Vorsichtig rüttelt sie an seinem Arm, bis der Mann endlich den Kopf hebt.

„Komm Dad, das Taxi ist bestimmt gleich da. Ich bringe dich heim“, spricht sie liebevoll mit ihm, bevor sie sich an den Barkeeper wendet, „Was schuldet er dir denn noch, Karl?“

„Schon gut, ich schreib es an“, antwortet dieser, „Schau nur, dass ihr gut nach Hause kommt.“

Dankbar schenkt sie ihm ein zaghaftes Lächeln.
Erst da erkenne ich sie. Sie hat mich gestern an den Fahrradständern angesprochen.
Unbeholfen versucht sie ihrem Vater beim Aufstehen zu helfen. Dann stützt sie ihn, indem sie seinen Arm um ihre schmalen Schultern legt. Beide kommen ins Schwanken und wären fast gefallen. Blitzschnell stopfe ich das gewonnene Geld in meine Taschen und stehe bei ihnen, um sie zu unterstützen, während die Anderen nur weiter gaffen.

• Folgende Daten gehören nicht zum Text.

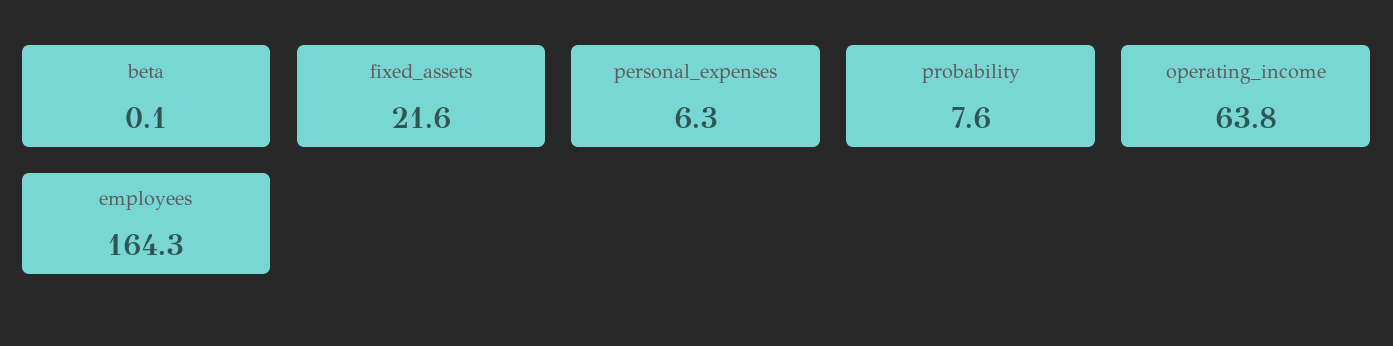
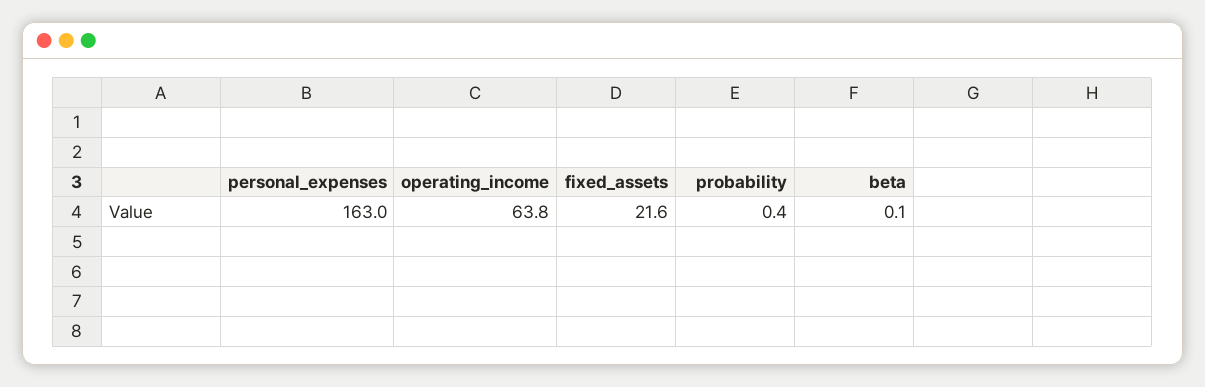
personal_expenses: 6.3 -> 163
probability: 7.6 -> 0.4
employees: 164.3 -> none

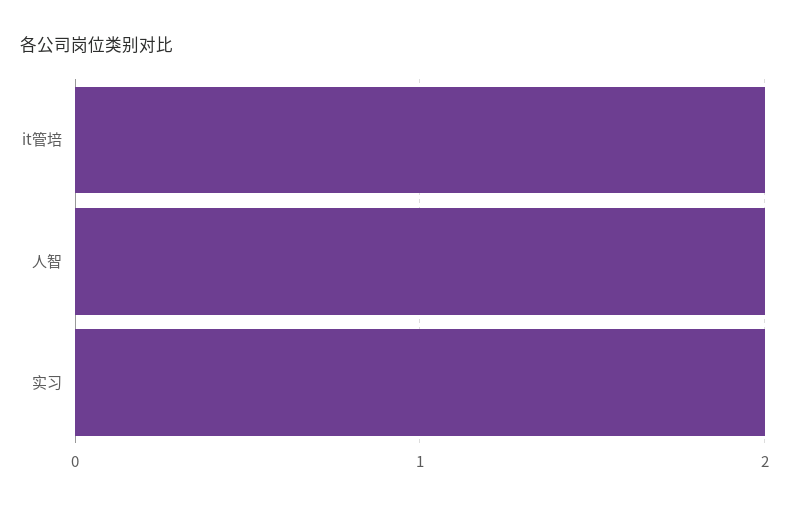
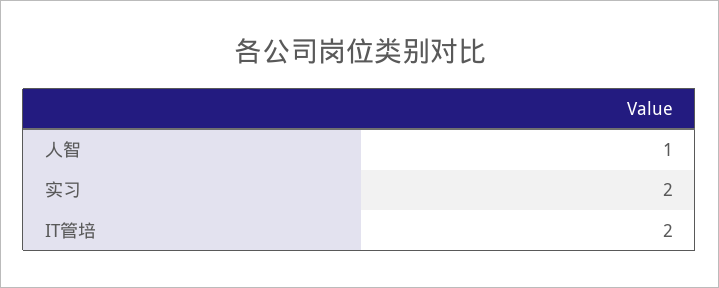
人智: 2 -> 1

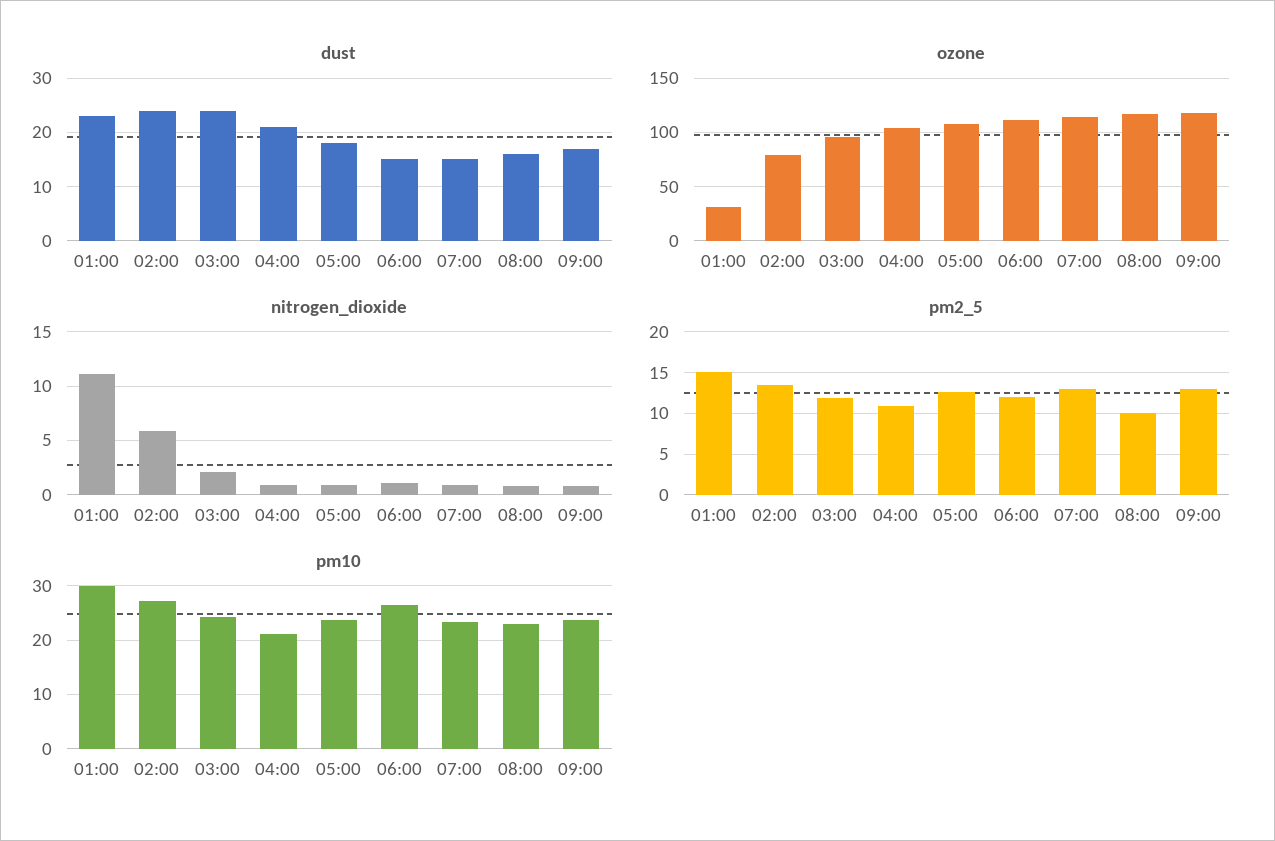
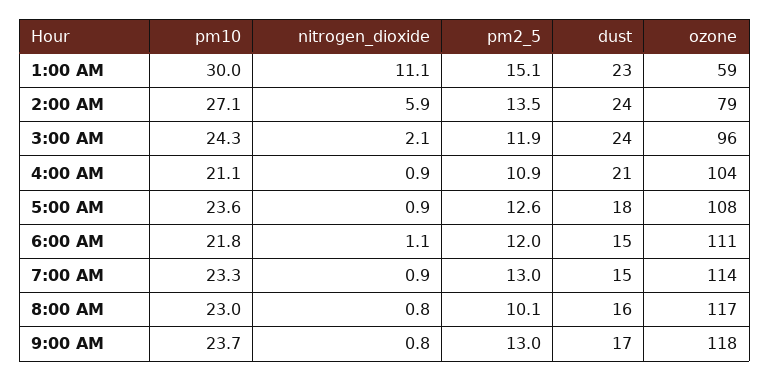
ozone, 01:00: 30 -> 59
pm10, 06:00: 26 -> 21.8

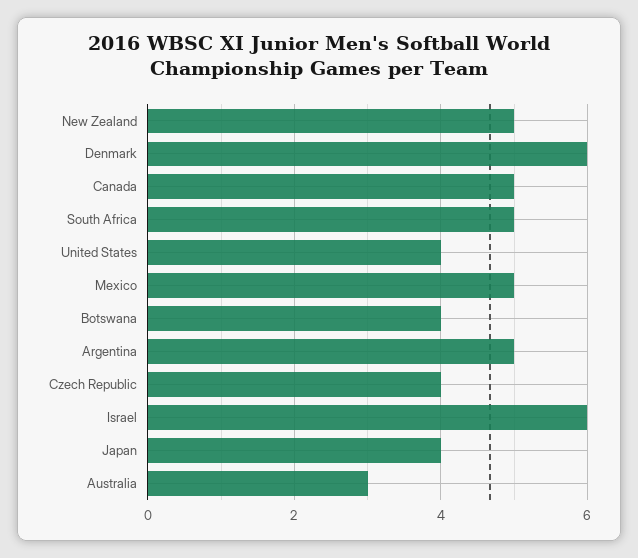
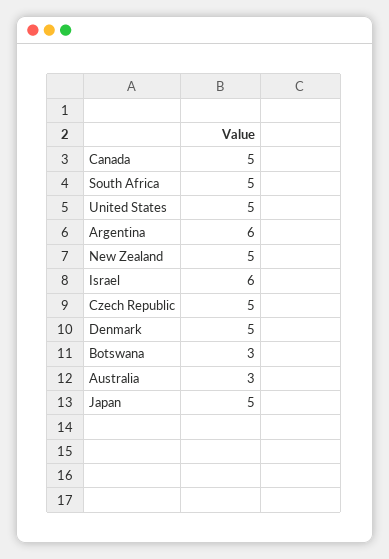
Denmark: 6 -> 5
United States: 4 -> 5
Mexico: 5 -> none
Botswana: 4 -> 3
Argentina: 5 -> 6
Czech Republic: 4 -> 5
Japan: 4 -> 5

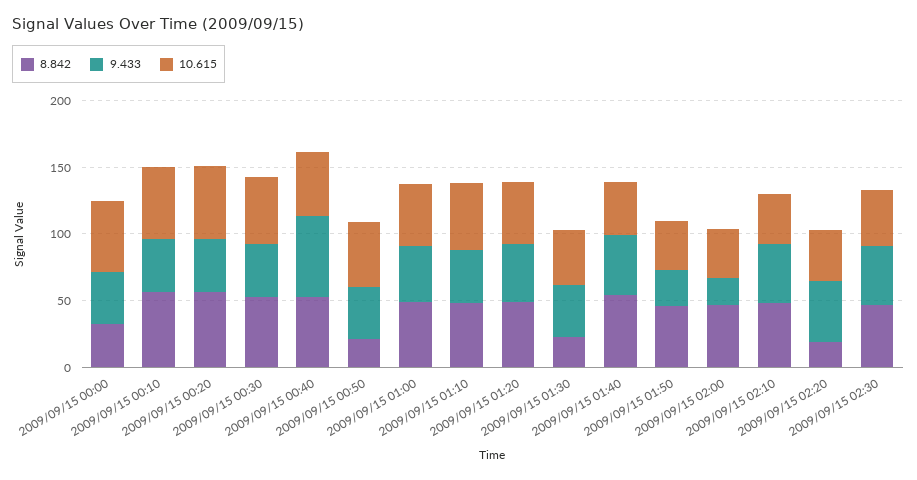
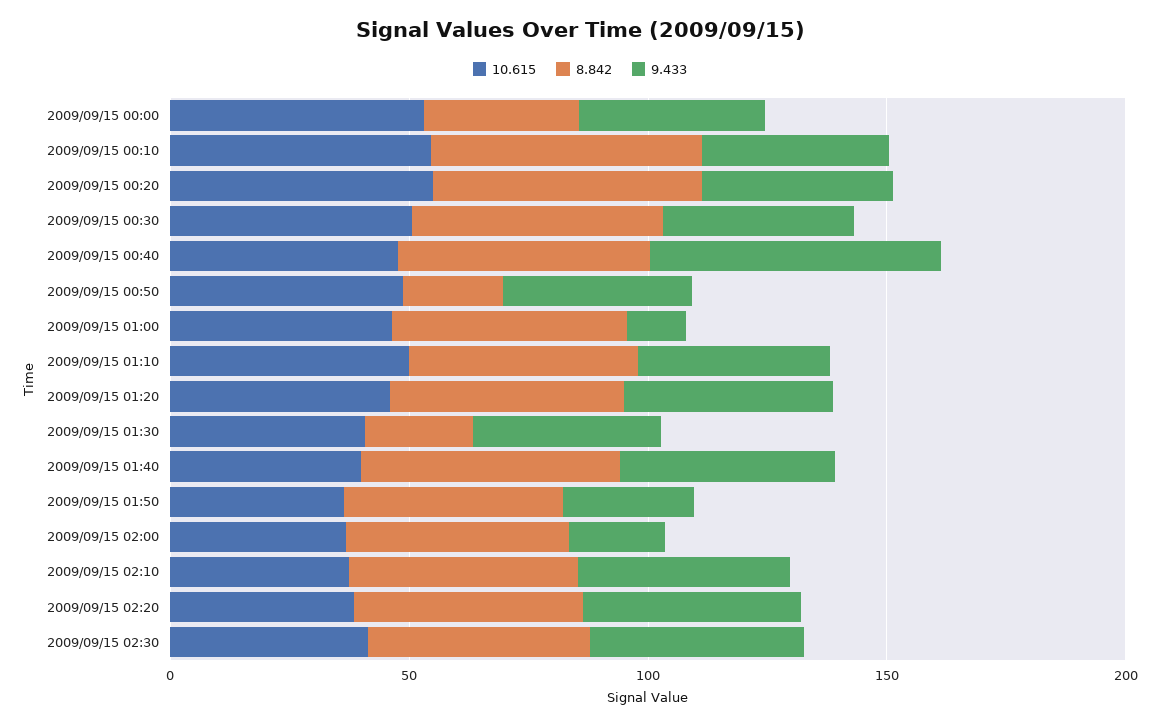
9.433, 2009/09/15 01:00: 40 -> 10
8.842, 2009/09/15 02:20: 20 -> 50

  „Danke, das geht schon“, murmelt sie verlegen, „Wirklich, das geht schon.“

„Es ist kein Problem, ich bringe ihn raus“, bestehe ich darauf, ihr zu helfen.

Ich habe zwar ein wenig Angst davor, dass mir ihr Vater auf die Schuhe kotzt, kann aber nicht länger zusehen, wie sie sich abmüht. Also greife ich selbst seinen anderen Arm und hieve ihn über mein Kreuz.
Langsam führen wir den Trunkenbold also durch die Kneipe raus an die Luft, wo bereits das Taxi wartet.
Mit angewidertem Gesichtsausdruck hilft uns der Fahrer, indem er wenigstens die Tür öffnet.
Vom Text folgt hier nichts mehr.